Старик же, Прокофий Иваныч, вину свою помнил и не раз совестился, да какой от этого толк? Денег у него отродясь не водилось, а на его утешение мебели им не продадут.

— Ты, Миколай, потолкуй с народом, — как-то предложил старик. — Может, меня кто купит?

— Прокофий Иваныч, ты что, вконец умом рехнувши? — подивился Николай. — Посуди сам, кому ты нужен?

— На дворе давеча брехали, будто трупы покупают в музей какой-то, запамятовал названье, мудреное вроде... На руки хорошие деньги дают, а как помрешь — приходют и забирают. Так я, Миколай, на то согласный. Ты отыщи музей и продай меня, а то совесть меня гложет, что в разор вас пустил.

— Иди-ка ты, дед, к такой-то матери! — ответил Николай. — Еще чего не хватало!.. Трупами пускай мазурики торгуют, а нам не пристало. Живи пока живется, а потом, как смерть примешь, панихиду по тебе справим по православному обычаю и предадим земле.

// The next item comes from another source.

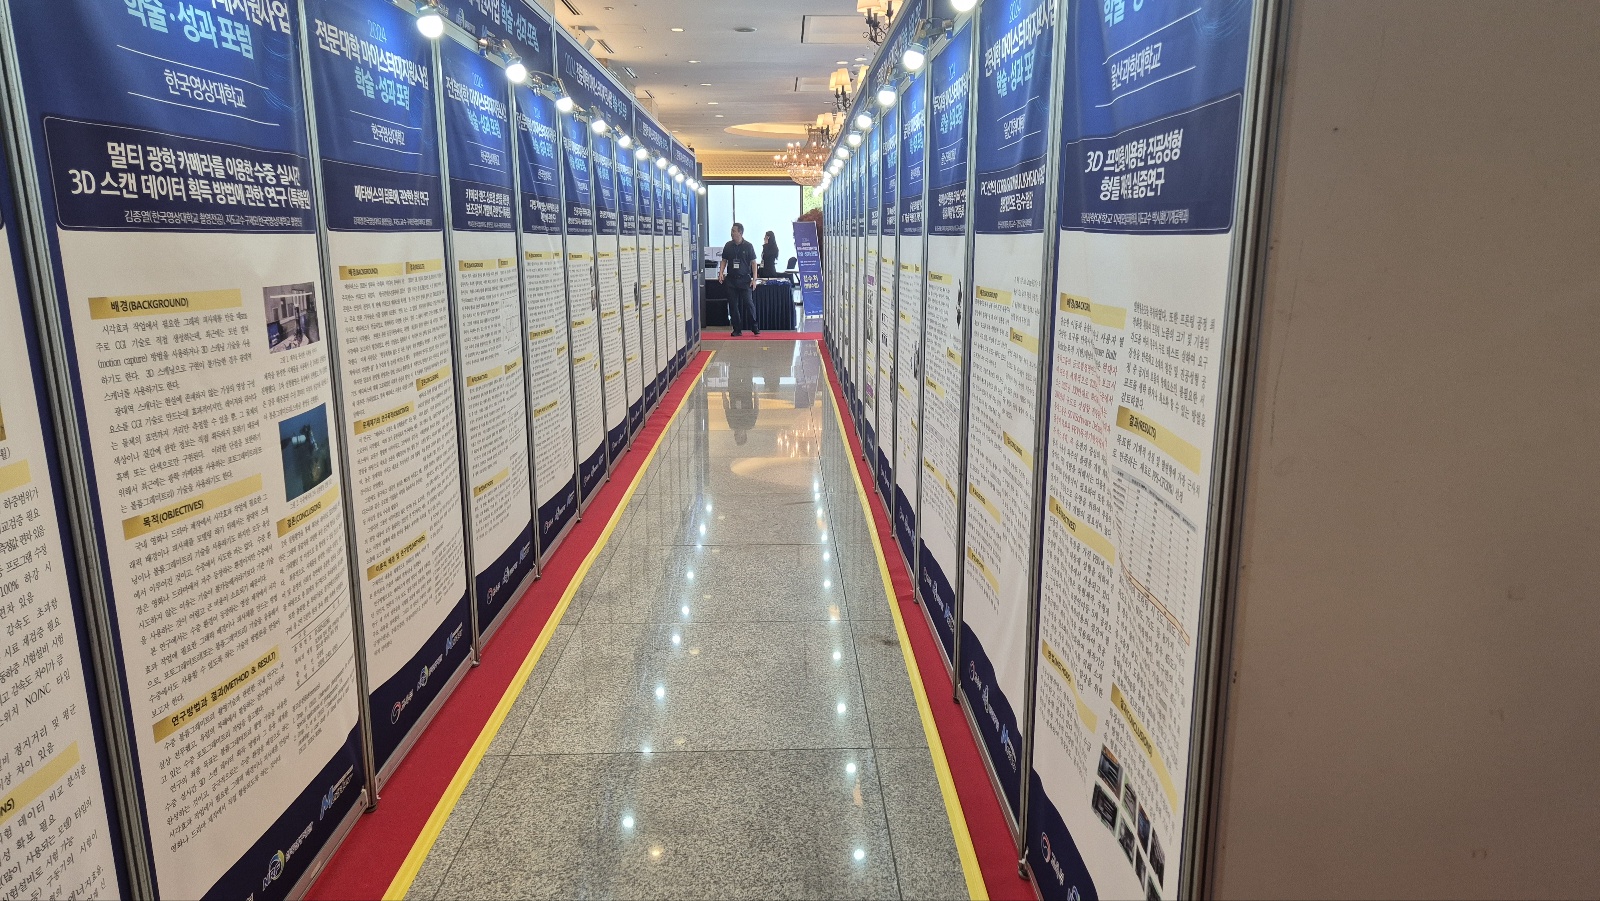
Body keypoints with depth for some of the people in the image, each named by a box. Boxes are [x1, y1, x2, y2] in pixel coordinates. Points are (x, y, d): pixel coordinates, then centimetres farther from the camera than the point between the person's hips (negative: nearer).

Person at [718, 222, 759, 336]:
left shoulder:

Зима прошла сиротская, слякотная, а по весне Николай с Тоней огородом занялись пуще прежнего, чтоб деньжат поднакопить. И все хорошо шло до того злого августовского дня, когда приключилось с ними горе горькое...

В тот день ихняя бригада сверхурочно работала, и попал Николай домой в седьмом часу, когда Тоня с Настенькой давно на огород ушли. В полдень легкий дождик попрыскал, а вечер стоял тихий и ясный, для работы на огороде сильно пригожий. Взошел Николай в дом рыбкам корму задать и обомлел: клетка пустая, а Прокофий Иваныч наново учинил разгром почище прежних двух. Должно, Тоня впопыхах замок не заключила или что другое стряслось, но выбрался старик на волю и покрушил все дотла. От оттоманки память одна осталась, стулья—в щепу, у шкафов дверки — напрочь, а кругом — тарелки битые. Сам Прокофий Иваныч лежит на полу и ящик телевизионный расколотый к себе прижимает. Аквариумы тоже разбитые, а рыбки все передохли и ногой растоптанные. А их-то за что?!

— Доколе ж ты измываться надо мной будешь, зараза? — криком закричал Николай.

А старик глянул на него и развеселился, слюни пускает и знай похихикивает. Тут кровь Николаю в голову кинулась, круги в глазах поплыли, и зарябило так меленько. Схватил он ящик телевизорный, швырнул его Прокофию Иванычу на грудную клетку, а дальше Николай ничего не запомнил. Как пришел в себя — видит, что лежит Прокофий Иваныч побелевши весь и не дышит. Закурил Николай, помотал головой от беспросветной тоски и двинулся в милицию — сам на себя заявлять. И вот завтра ему приговор будет.